State Counterterrorism Officials Casting Wider Net

AID FROM CITIZENS

The ACLU denounces the use of a website to report “suspicious” activity as an encouragement to spy.

Colorado counterterrorism officials used the 9/11 anniversary to
launch an Internet system that lets ordinary people electronically
report “suspicious activity” – ferreting out possible terrorist
bombers or plotters in their midst.

“One person can make a difference in thwarting terrorism,” State
Patrol Chief Mark Tostel said Monday in unveiling the system.

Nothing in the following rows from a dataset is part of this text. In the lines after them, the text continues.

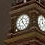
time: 11:24
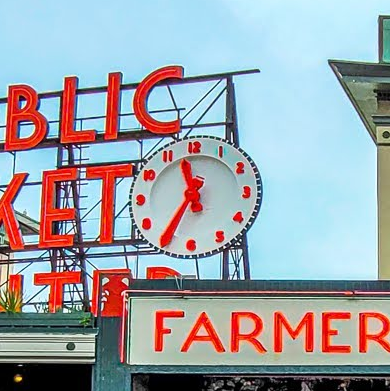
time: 11:35
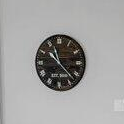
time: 11:22
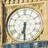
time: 6:30
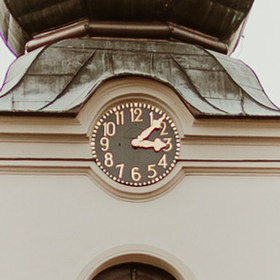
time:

Civil-liberties leaders immediately denounced the move as deeply
destructive.

The system lets anybody with Internet access send a report and
photos (via www.ciac.co.gov) documenting anything that strikes them
as suspicious.

Officials said suspicious activity may include “unusual requests
for information,” “unusual interest in high-risk or symbolic
targets,” “unusual purchases or thefts,” “suspicious or
unattended packages,” “suspicious persons who appear out of
place” or people acquiring weapons, uniforms or fraudulent
identification.

A report sent through the system would ping the e-mail of a law
enforcement staffer at an intelligence relay station, the Colorado
Information Analysis Center, located in Centennial in a secure
building looped into federal computer networks.

Multi-agency teams in this “fusion” center, with access to
classified data, then would review the report, perhaps running
license-plate or other personal- data checks, and could notify the
FBI.

About 300 tips about possible terrorism-related activity in
Colorado, fielded at the center over the past 18 months, were
deemed significant enough to forward to the FBI, state officials
said. The new electronic system is designed to increase the flow of
information that could be used to stop terrorism.

It’s unclear what happens to names, locations and other information
sent to the FBI. Everybody who sends in a tip will get a response,
officials said.

Coloradans could abuse the system “to undermine their neighbors or
their enemies,” said State Patrol Sgt. Jack Cowart, a former Air
Force intelligence officer who manages the center. But that risk
already exists with the rise of phone-oriented systems that let
Coloradans report “road rage” and crime, Cowart said.

“This is just one more. … We need information from the public to
keep the public safe,” Cowart said.

A counterterrorism telephone hotline (720-852-6705) already draws
up to 20 tips a week to the fusion center. Surveillance crews
sometimes contact police dispatchers, who can send officers to
check out people or places, said State Patrol Capt. Brenda Leffler,
commander at the center.

“I hate it,” said Cathryn Hazouri, executive director of the
American Civil Liberties Union in Colorado. “This is encouraging
people to spy on one another.”

It moves modern America in the direction of communist societies of
the Soviet Union and China, “where people were encouraged to turn
in their family members, or their neighbors, if they believed those
people were not toeing the government line,” Hazouri said.

“Be careful. Be aware that you could ruin people’s reputations,
ruin their ability to go on an airplane,” Hazouri said. “There
are so many things that grow out of this kind of program.

“It’s almost as though they are trying to tell people that they
need to be afraid. Very afraid. Afraid of people they know, and
especially of people they don’t know.”